- Reaction score
- 4,977
- Location
- Far from yup!
@The Prowler
I'll tell you what Prowler. You do these things and I'll believe you about this car.
1. Give it a paint job to lime green.
2. Get vanity plates that say Prowler.
3. Make a 12 hour video of you driving this car around town where I can see your face and hear you talking about this forum.
4. I want to see you eating a chicken burger with no mayo or lettuce and washing it down Aloe juice.
5. I want to hear nothing but Yoko Ono music playing in the background.
6. Upon returning home park your car on the lawn, set up a camera and leave the headlights on all night so we can watch.
7. Make a generous donation to the forum.
8. I want you to wear you championship belt over your shoulder the entire time.
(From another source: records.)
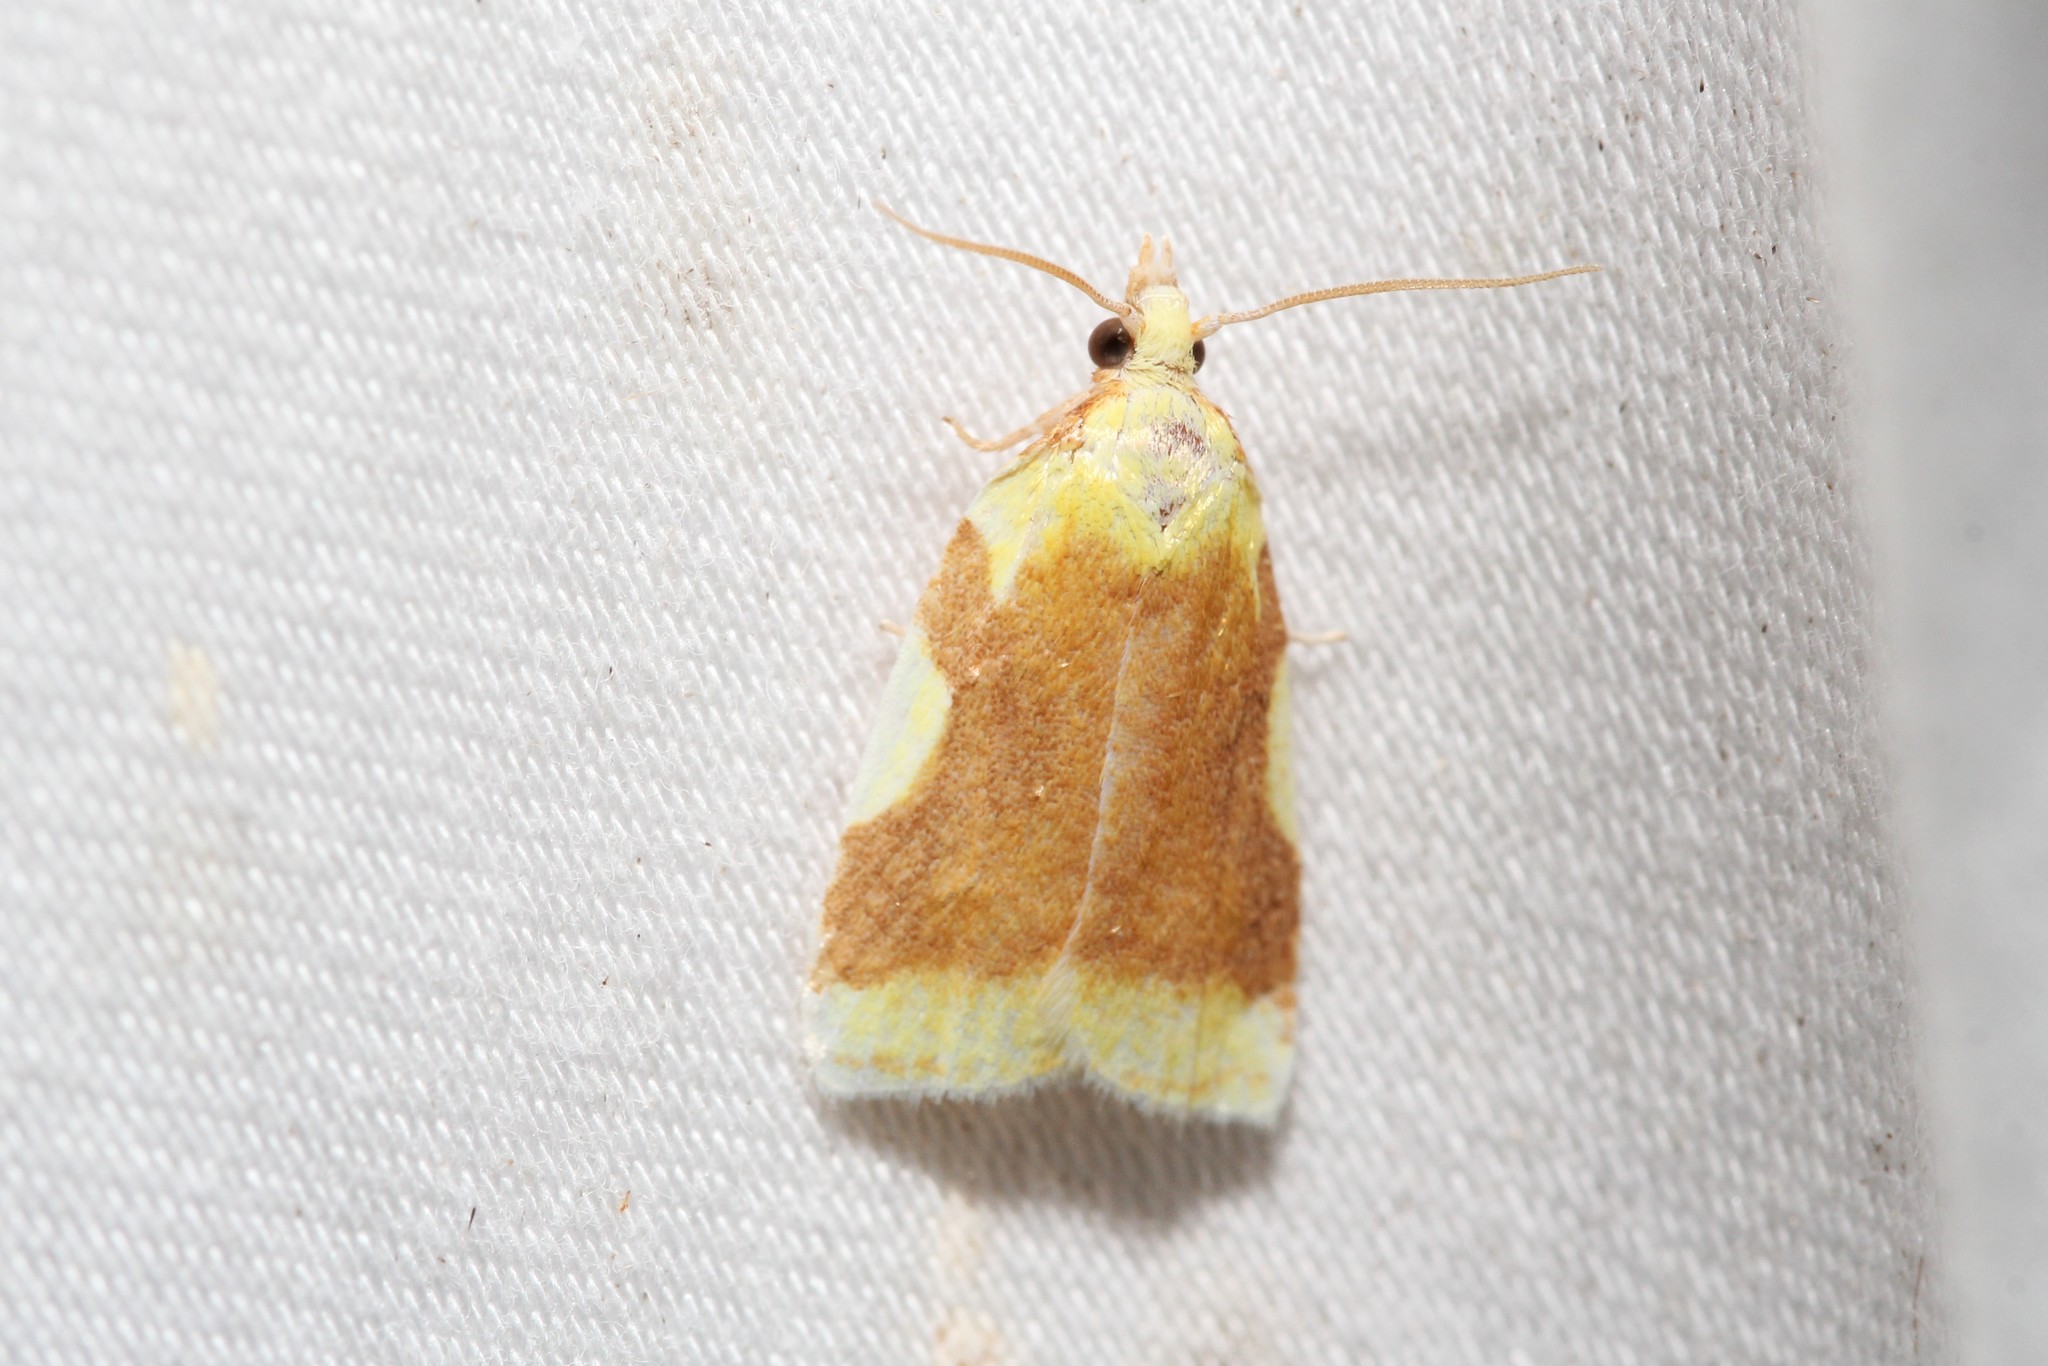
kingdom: Animalia
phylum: Arthropoda
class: Insecta
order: Lepidoptera
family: Tortricidae
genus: Cenopis
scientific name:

Do these things and I'm a happy man.
How about you do this:
☆ Show us a valid W2 or the Canadian version, showing you have a REAL JOB.
☆ Post a picture of your rental agreement with the important things blotted out, except your name, that way you can prove you don't still live with your mom.
☆ Step on the scale and take a picture with both your webbed feet on the scale and show us how much it says you weigh.
☆ Empty your wallet to show that you don't have a Canadian welfare card hiding in there somewhere.
☆ There's been talk you don't even have a Driver's License or car. Please post both to show that you're not a contradicting and lying suck up as people claim you to be.
☆ Get an affidavit signed by the last guy you had butt sex with over 10-years-ago to prove you actually had intercourse with a person who was alive.
Then maybe you'll be treated like a man, instead of a fucking bitch.